Where the elements that are specific to each modem, or command, are defined as variables we can use. This decouples specific operations and allows the driver to still work on different technologies with no updates to the logic.

The second thing, as we discussed, is the total separation of what is a transmission and what is a reception. Splitting the two operations and treating them as totally independent steps makes it possible for the main loop to just send a command and then periodically poll, but is not trapped in a single blocking operation until that operation is done.

So the transmission is treated in this way. The example is a simplified version for the sake of the explanation.

bool modem_send(const char *cmd, modem_cmd_params_t *params) {
    write_uart(cmd);

    ctx.busy = true;
    ctx.start = tick_now();
    ctx.timeout = params->timeout_ms;

    copy_patterns(ctx.success, params->success_patterns);
    copy_patterns(ctx.error, params->error_patterns);

    return true;
}

While the reception is an actual polling that just tells the main loop if the response is complete or not. Below is a possible way of implementing this, simplified as the other blocks.

bool modem_poll(void) {
    drain_uart_into_response_buffer();

    if (match_any(ctx.response, ctx.success)) complete_success();
    if (match_any(ctx.response, ctx.error)) complete_error();
    if (elapsed() >= ctx.timeout) complete_timeout();

    return ctx.completed;
}

Here, the two ideas that are predominant are, that each call to poll just returns what the status of the specific operation is, it doesn’t linger waiting for the operation to complete, but also returns the actual status so the application code (main loop), decides what to do next.

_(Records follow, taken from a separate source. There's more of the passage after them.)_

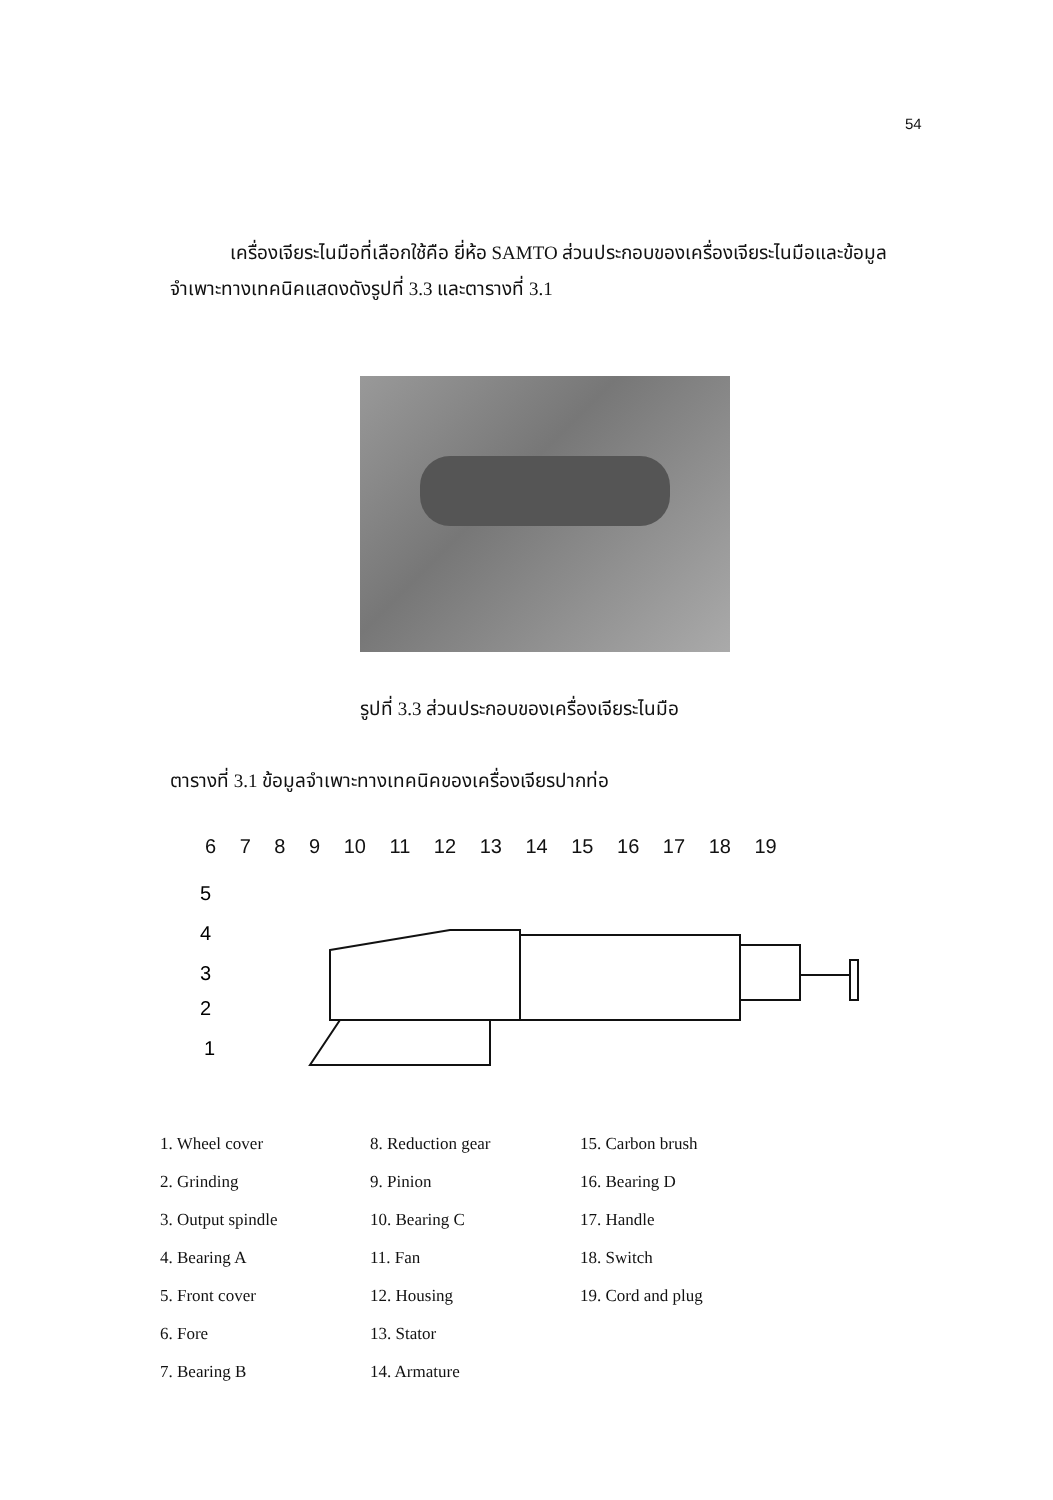54
เครื่องเจียระไนมือที่เลือกใช้คือ ยี่ห้อ SAMTO ส่วนประกอบของเครื่องเจียระไนมือและข้อมูลจำเพาะทางเทคนิคแสดงดังรูปที่ 3.3 และตารางที่ 3.1
รูปที่ 3.3 ส่วนประกอบของเครื่องเจียระไนมือ
ตารางที่ 3.1 ข้อมูลจำเพาะทางเทคนิคของเครื่องเจียรปากท่อ
6 7 8 9 10 11 12 13 14 15 16 17 18 19
5
4
3
2
1
1. Wheel cover
2. Grinding
3. Output spindle
4. Bearing A
5. Front cover
6. Fore
7. Bearing B
8. Reduction gear
9. Pinion
10. Bearing C
11. Fan
12. Housing
13. Stator
14. Armature
15. Carbon brush
16. Bearing D
17. Handle
18. Switch
19. Cord and plug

Additionally, this poll function does two things: It reads whatever is on the serial buffer and places it into its own, but also parses the response with regards to the parameters passed, that way we can know if what we’re seeing is a timeout, a success or an error.

This pattern works, because responsibility is clearly designed from the start, and any future functionality can be added as additional parameters or application code, but within their own boundaries. What talks to the modem remains as a single block with a single responsibility.

Is this approach generalizable?

One last concern that might arise from this explanation is that, the approach works fine on “simpler” architectures: a loop, an FSM; things that don’t really need concurrency. But what happens when we throw an RTOS into the mix? Does this assumption break?

The answer is that not quite. The inclusion of an RTOS shouldn’t exclude the need for clear boundaries in the design and implementation of the components, we just switch what happens from the main loop, to the specific task. As in the end, any design involving a communications module will probably require a specific task to handle this type of things.

The takeaway from this type of refactor is not that a particular pattern or abstraction is superior. It is that systems without clear ownership boundaries tend to grow in unpredictable ways.

When responsibilities are not explicitly defined and enforced, code begins to compensate implicitly. Timing assumptions leak. Components take on work they were never designed to own. Failures surface in the field, where access is limited and fixes are costly.

Clear contracts do not eliminate complexity, but they localize it. They make growth intentional rather than accidental, and they keep systems understandable long after the original design assumptions have stopped holding.